El Brillante is as atmospheric and rammed as a busy neighbourhood bar, and its size has inevitably turned things up a notch: hear your order shouted across the bar and feel the shards of your shattered inner peace hit the litter-strewn floor. Your battered calamari rings are already being deep-fried in olive oil as though the place knew you were coming, and your bocadillo de calamares is served up less than half a minute later. It’s delicious, and still one of the best in Madrid – as are their chocolate con churros.
“When I was a child, I used to come here every Sunday with my father. We’d take a train to Atocha, come for a bocadillo de calamares and then go to El Rastro.” – Rubén
El Brillante runs an impressive operation – it’s colossal and has a capacity of 147, but no one’s counting on a Sunday lunchtime, when this number must easily double. The bar extends for the depth of an entire block and has two entrances: one on Ronda de Atocha and another on the square in front of the Reina Sofia, where it has a terrace. Some say that bars with two opposing entrances were popular places for secret anti-Franco meetings, so that if the police entered, you could escape out the other entrance.
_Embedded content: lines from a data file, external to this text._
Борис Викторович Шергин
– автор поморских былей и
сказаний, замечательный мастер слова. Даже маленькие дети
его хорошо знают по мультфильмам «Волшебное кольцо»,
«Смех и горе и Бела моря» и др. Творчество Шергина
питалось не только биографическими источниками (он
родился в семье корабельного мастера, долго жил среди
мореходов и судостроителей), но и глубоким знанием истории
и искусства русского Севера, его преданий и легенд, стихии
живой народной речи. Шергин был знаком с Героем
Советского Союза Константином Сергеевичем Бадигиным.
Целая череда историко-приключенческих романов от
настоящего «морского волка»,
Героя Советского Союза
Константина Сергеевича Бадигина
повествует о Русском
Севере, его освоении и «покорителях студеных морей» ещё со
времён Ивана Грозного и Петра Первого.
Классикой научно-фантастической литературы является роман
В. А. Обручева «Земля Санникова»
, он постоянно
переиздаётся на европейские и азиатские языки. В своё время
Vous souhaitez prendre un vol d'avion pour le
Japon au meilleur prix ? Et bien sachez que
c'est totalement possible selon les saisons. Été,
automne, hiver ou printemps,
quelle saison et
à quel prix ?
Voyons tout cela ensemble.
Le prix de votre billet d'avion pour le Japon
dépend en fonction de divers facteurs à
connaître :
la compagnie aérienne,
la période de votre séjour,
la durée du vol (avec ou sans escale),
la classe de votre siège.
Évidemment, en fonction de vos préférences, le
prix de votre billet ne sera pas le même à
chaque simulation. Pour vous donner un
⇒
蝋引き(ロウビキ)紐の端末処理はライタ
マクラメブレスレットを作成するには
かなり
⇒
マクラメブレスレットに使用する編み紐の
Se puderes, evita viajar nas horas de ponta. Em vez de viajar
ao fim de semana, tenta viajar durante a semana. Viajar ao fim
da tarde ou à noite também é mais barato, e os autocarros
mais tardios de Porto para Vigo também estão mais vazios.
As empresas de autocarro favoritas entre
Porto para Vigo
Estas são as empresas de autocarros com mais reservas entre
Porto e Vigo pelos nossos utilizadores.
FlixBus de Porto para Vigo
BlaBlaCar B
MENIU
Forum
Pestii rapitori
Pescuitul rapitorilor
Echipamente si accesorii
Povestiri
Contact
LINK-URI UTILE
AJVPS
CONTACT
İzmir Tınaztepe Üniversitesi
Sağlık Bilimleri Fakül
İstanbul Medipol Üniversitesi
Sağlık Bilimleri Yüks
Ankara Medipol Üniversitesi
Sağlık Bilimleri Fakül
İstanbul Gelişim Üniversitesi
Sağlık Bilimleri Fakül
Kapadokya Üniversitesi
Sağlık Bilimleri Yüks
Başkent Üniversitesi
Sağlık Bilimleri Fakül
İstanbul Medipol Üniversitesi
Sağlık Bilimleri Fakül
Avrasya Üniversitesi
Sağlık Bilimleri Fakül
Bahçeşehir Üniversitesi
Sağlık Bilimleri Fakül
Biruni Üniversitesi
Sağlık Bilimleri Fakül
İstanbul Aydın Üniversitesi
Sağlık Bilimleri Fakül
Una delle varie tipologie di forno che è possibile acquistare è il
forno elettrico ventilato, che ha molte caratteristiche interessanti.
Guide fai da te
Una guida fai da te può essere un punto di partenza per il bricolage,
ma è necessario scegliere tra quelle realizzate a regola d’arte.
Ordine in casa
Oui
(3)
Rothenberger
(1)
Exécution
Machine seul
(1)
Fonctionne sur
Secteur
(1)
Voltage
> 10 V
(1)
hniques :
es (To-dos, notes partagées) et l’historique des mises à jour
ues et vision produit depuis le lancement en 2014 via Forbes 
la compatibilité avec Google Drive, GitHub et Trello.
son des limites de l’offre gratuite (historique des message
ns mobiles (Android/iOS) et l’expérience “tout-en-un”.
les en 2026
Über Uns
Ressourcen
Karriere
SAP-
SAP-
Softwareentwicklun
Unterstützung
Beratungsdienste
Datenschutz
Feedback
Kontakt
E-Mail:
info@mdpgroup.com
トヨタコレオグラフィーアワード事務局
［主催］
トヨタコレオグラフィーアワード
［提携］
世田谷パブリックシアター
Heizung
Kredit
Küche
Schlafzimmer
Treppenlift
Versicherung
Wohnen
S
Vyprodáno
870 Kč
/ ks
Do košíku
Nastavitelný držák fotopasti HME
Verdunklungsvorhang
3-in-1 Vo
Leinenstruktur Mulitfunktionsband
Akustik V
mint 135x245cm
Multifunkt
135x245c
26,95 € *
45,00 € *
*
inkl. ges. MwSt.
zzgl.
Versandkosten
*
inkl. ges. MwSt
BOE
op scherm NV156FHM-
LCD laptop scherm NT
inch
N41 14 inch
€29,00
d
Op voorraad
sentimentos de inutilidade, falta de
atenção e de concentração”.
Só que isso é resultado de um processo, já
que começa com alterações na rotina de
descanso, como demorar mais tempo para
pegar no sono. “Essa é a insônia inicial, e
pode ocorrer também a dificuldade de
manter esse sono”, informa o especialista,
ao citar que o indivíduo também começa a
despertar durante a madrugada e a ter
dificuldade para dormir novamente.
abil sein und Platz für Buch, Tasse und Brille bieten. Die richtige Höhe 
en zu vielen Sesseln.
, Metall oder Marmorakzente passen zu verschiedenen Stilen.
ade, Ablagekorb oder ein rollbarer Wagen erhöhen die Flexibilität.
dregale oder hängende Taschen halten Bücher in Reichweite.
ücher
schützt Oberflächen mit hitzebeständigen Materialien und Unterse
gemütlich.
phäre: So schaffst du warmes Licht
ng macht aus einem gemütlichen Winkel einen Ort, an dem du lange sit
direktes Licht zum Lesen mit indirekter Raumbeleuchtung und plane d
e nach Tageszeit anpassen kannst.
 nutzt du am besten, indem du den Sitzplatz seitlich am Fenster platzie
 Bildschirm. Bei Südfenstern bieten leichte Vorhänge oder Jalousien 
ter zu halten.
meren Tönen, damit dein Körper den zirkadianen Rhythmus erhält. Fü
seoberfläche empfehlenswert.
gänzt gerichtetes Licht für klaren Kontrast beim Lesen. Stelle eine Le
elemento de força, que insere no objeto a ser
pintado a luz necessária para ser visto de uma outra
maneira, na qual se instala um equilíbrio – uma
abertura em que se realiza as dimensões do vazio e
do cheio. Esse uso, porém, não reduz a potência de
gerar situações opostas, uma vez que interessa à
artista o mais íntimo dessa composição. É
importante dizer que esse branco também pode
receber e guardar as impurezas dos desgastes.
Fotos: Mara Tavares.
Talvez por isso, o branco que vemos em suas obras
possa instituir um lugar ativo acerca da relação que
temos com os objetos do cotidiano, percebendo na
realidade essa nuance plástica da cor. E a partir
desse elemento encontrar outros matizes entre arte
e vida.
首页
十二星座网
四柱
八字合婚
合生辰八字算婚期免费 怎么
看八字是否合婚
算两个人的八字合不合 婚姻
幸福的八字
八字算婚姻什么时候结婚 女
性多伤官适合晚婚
The bar is lively – every waiter and waitress is suited up and ready for the growing multinational crowd hastily grabbing a spot at the bar, and it looks like a fun place to work. I was a waitress, and nothing quite beats a busy shift of bright-eyed customers.
AN UNCERTAIN FUTURE
I had mixed reviews from my madrileño friends: some said it was touristy, overpriced and not how it used to be, and others were life-long fans and routinely for a bocadillo de calamares with their family. Either way, this is a successful family business that’s been bringing a devoted crowd through its doors 18 hours a day, every day, for 56 years – and there’s simply no other place like it any more. The owner of El Brillante is one of two brothers – the other brother owned El Diamante in La Latina, another proud Madrid bar. Unfortunately, he was getting “very old and tired”, according to one of the staff I spoke to a couple of months ago, and El Diamante sadly closed its doors for good just before Christmas.
El Brillante, on the other hand, shows no signs of giving up – I’d like to think that it’s just too well-known and popular, but so was El Diamante. Half a dozen waiters lost their jobs overnight, and La Latina lost one of its favourite neighbourhood bars.
We can only hope that Madrid’s much-loved station bar will be there forever but, for now, let’s enjoy it while we still can.